Angèle intègre une école de jazz à Anvers. Elle commence un petit boulot d’étudiante dans un bar où tout le monde est musicien, est embauchée comme claviste sur la tournée de son père. C’est dans cette effervescence que germe la graine de star. « J’ai toujours fait beaucoup de piano, je composais déjà quelques chansons. Mais je ne pensais pas que tout cela pouvait vivre hors de ma chambre. » Elle trouve le compromis idéal : créer un compte sur le réseau social Instagram et poster des vidéos d’elle en train de chanter. Sa notoriété est d’abord virtuelle. Côté réalité, c’est moins facile. « J’ai arrêté l’école de jazz au milieu de la deuxième année, parce que j’avais l’impression de ne plus apprendre.

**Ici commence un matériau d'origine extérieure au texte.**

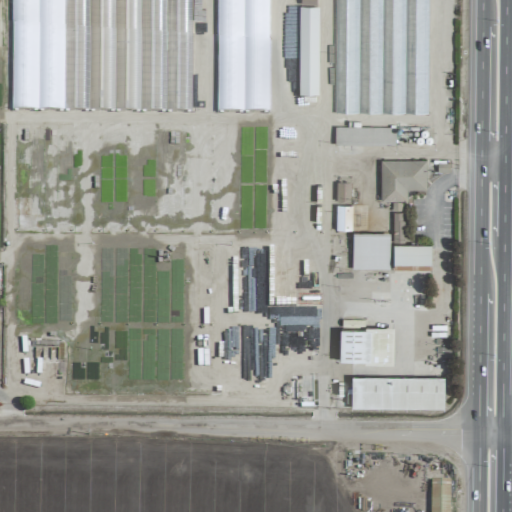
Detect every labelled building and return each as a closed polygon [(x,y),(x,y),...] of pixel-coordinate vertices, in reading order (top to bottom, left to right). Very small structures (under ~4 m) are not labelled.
[(427,114),(428,0),(335,0),(334,113),(427,114)] [(318,7),(299,7),(299,95),(318,95),(318,7)] [(394,147),(395,128),(334,127),(334,145),(394,147)] [(425,160),(380,161),(380,202),(392,201),(393,243),(403,243),(403,201),(407,201),(407,190),(426,190),(425,160)] [(335,201),(349,201),(350,183),(336,182),(335,201)] [(336,231),(351,231),(351,206),(336,206),(336,231)] [(388,269),(389,233),(352,233),(352,269),(388,269)] [(431,245),(393,245),(393,268),(431,268),(431,245)] [(339,328),(338,362),(393,364),(393,329),(339,328)] [(443,409),(444,378),(351,376),(350,408),(443,409)] [(429,511),(448,511),(449,481),(429,480),(429,511)]
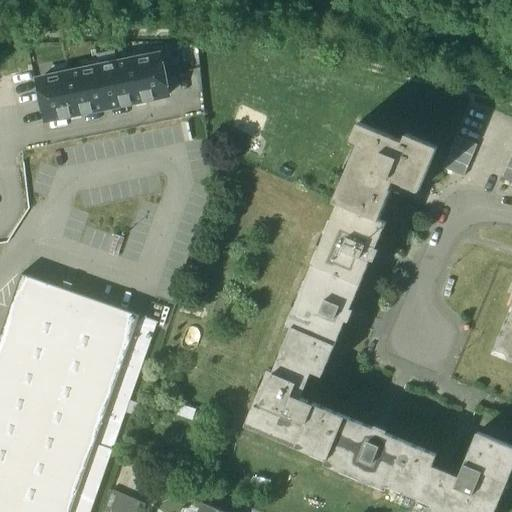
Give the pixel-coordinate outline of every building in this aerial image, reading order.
[(160,56),(99,68),(107,108),(168,96),(160,56)] [(99,68),(38,81),(46,120),(107,108),(99,68)] [(436,148),(406,135),(403,143),(358,124),(351,140),(364,145),(358,159),(353,157),(341,187),(345,189),(339,204),(379,221),(391,191),(389,191),(394,181),(404,185),(406,181),(420,187),(436,148)] [(477,145),(456,137),(447,158),(468,167),(477,145)] [(511,153),(502,178),(511,182),(511,153)] [(468,167),(447,158),(443,169),(463,177),(468,167)] [(339,204),(338,204),(322,240),(329,243),(367,264),(369,259),(372,261),(377,249),(374,248),(384,223),(339,204)] [(322,240),(288,324),(293,326),(273,372),(268,370),(246,424),(327,458),(325,463),(385,489),(387,484),(434,504),(432,508),(441,511),(493,511),(511,468),(511,447),(479,434),(461,478),(433,466),(437,455),(386,434),(387,431),(377,427),(376,430),(301,399),(312,371),(321,375),(344,319),(349,320),(353,309),(349,307),(367,264),(329,243),(322,240)] [(93,511),(160,323),(22,274),(0,336),(0,511),(93,511)] [(511,281),(509,289),(511,290),(511,307),(499,338),(503,340),(497,355),(511,361),(511,281)] [(116,511),(123,496),(113,492),(105,511),(116,511)] [(129,511),(134,501),(123,496),(116,511),(129,511)] [(134,501),(129,511),(142,511),(145,505),(134,501)] [(223,511),(203,503),(198,511),(223,511)]
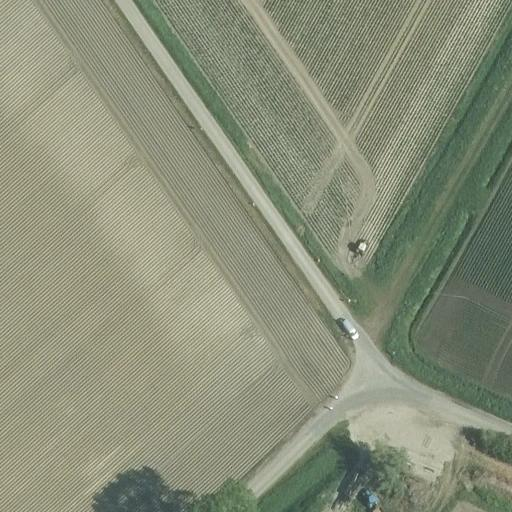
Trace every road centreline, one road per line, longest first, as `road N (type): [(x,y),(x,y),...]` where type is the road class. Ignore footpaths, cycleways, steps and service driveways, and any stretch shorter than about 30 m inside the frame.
road 1 (unclassified): [(377,365),(121,0)]
road 2 (track): [(511,90),(366,352)]
road 3 (unclassified): [(227,511),(377,365)]
road 4 (unclassified): [(511,437),(397,388),(377,365)]
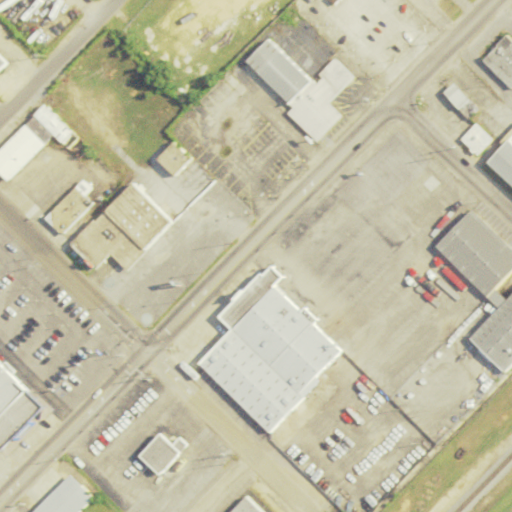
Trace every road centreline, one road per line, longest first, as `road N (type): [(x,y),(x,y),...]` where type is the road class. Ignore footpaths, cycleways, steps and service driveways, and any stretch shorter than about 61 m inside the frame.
road 1 (tertiary): [(486,0),(144,352)]
road 2 (residential): [(144,352),(304,511)]
road 3 (tertiary): [(144,352),(0,499)]
road 4 (tertiary): [(0,210),(144,352)]
road 5 (residential): [(388,100),(511,216)]
road 6 (residential): [(105,0),(0,111)]
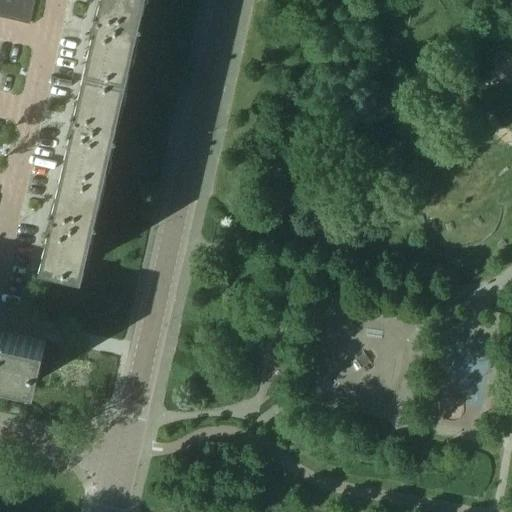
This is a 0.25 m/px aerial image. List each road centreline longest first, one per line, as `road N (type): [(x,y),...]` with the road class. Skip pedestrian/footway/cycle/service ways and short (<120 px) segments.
road 1 (unclassified): [(121,461),(225,0)]
road 2 (residential): [(55,0),(0,247)]
road 3 (unclassified): [(121,461),(0,437)]
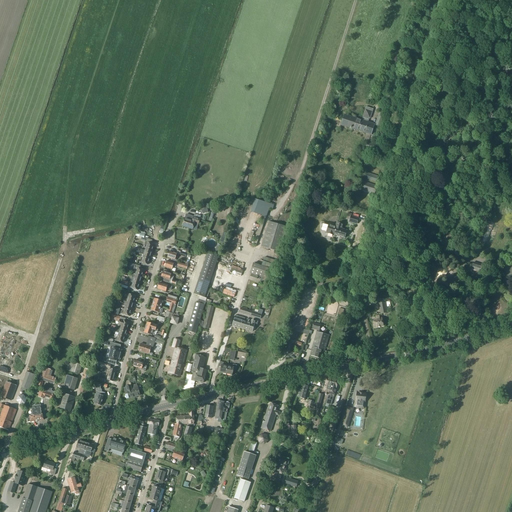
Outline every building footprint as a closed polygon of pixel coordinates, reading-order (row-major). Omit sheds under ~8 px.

La tournée de mon père était terminée et j’ai quitté mon job parce que le patron essayait de m’arnaquer… »
 
Une seule solution : rebondir. « Mon ancienne baby-sitter était une passionnée de musique. C’est elle qui a senti qu’il y avait quelque chose à exploiter. Et elle m’a lancée. Elle s’appelle Sylvie Farr, je l’ai rebaptisée “Sylvie-culot”. » Les deux débutantes commencent donc à programmer des concerts. « Sylvie n’avait aucun scrupule à s’engager dans des situations périlleuses. Nous avons pris de gros risques. Elle m’a programmée dans des salles de concert alors que je n’en avais jamais fait. Elle disait : “Mais bien sûr qu’elle a déjà de l’expérience !” J’avais à peine 20 ans… »
 
 
C’est compliqué d’avoir une vie amoureuse dans ce tourbillon !

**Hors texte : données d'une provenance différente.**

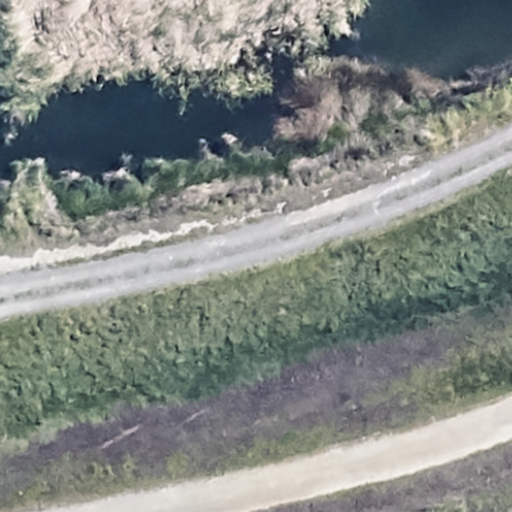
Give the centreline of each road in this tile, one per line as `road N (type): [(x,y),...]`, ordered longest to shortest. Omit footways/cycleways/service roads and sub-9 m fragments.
road 1 (track): [(511,143),(246,251),(0,289)]
road 2 (track): [(511,427),(436,461),(163,511)]
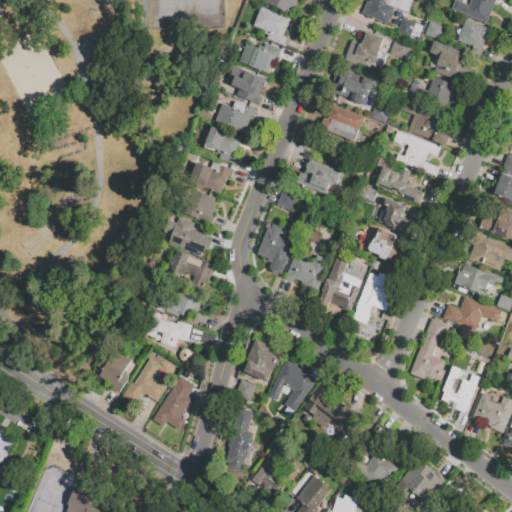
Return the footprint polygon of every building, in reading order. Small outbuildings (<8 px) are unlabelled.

Mais la magie opère. Comme si tout avait préparé la jeune fille à cette épreuve. Et la machine se met en route. Angèle commence à interpréter ses propres chansons. Le 23 octobre 2017, elle poste sur YouTube le clip de sa première composition, « La loi de Murphy ». L’accueil est retentissant. Le lendemain, son visage est sur toutes les pages d’accueil des médias en ligne. « J’ai passé la journée enfermée chez moi, je ne comprenais rien à ce qu’il se passait. Je savais que c’était un moment décisif de ma vie. » Jusque-là saluée par les professionnels, qui venaient l’écouter dans les bars de Bruxelles, et par les internautes, sa musique aborde enfin les « vraies gens », comme elle les appelle. « Plusieurs labels m’ont proposé de signer un contrat. Mais je voulais absolument garder mon projet comme je l’avais imaginé. »
 
L’obsession du contrôle, déjà. Rien ne doit sortir si ce n’est pas sa décision. Cette travailleuse acharnée a conçu son premier album en moins d’un an. Elle y chante l’amour, la jalousie, les réseaux sociaux, la célébrité. La sienne a dépassé celle de toute sa famille. « C’est un travail génial mais qui ne s’arrête jamais. Et puis la célébrité est à double tranchant. Certes, je prends encore le métro ; mais, parfois, je dois mettre des lunettes de soleil, et il m’est déjà arrivé de partir en courant, car je suis quelqu’un de très angoissé. »
 
Pour l’apaiser, il y a « mon amour », son Léo. Ex-danseur de Christine & The Queens, devenu chorégraphe et créateur de mode, il partage son existence depuis deux ans. « J’ai encore mon appartement à Bruxelles, mais quand je suis à Paris, j’habite chez lui. C’est compliqué d’avoir une vie amoureuse dans ce tourbillon ! » Surtout que Léo avait sa carrière avant qu’elle ait la sienne... A présent, son rôle se réduit parfois à celui du « copain d’Angèle ». « Souvent, c’est lui qui se retrouve à devoir me photographier avec des fans. » Pourtant, quand elle est sur scène, c’est bien Léo la vedette : l’amour, elle ne le chante que pour lui.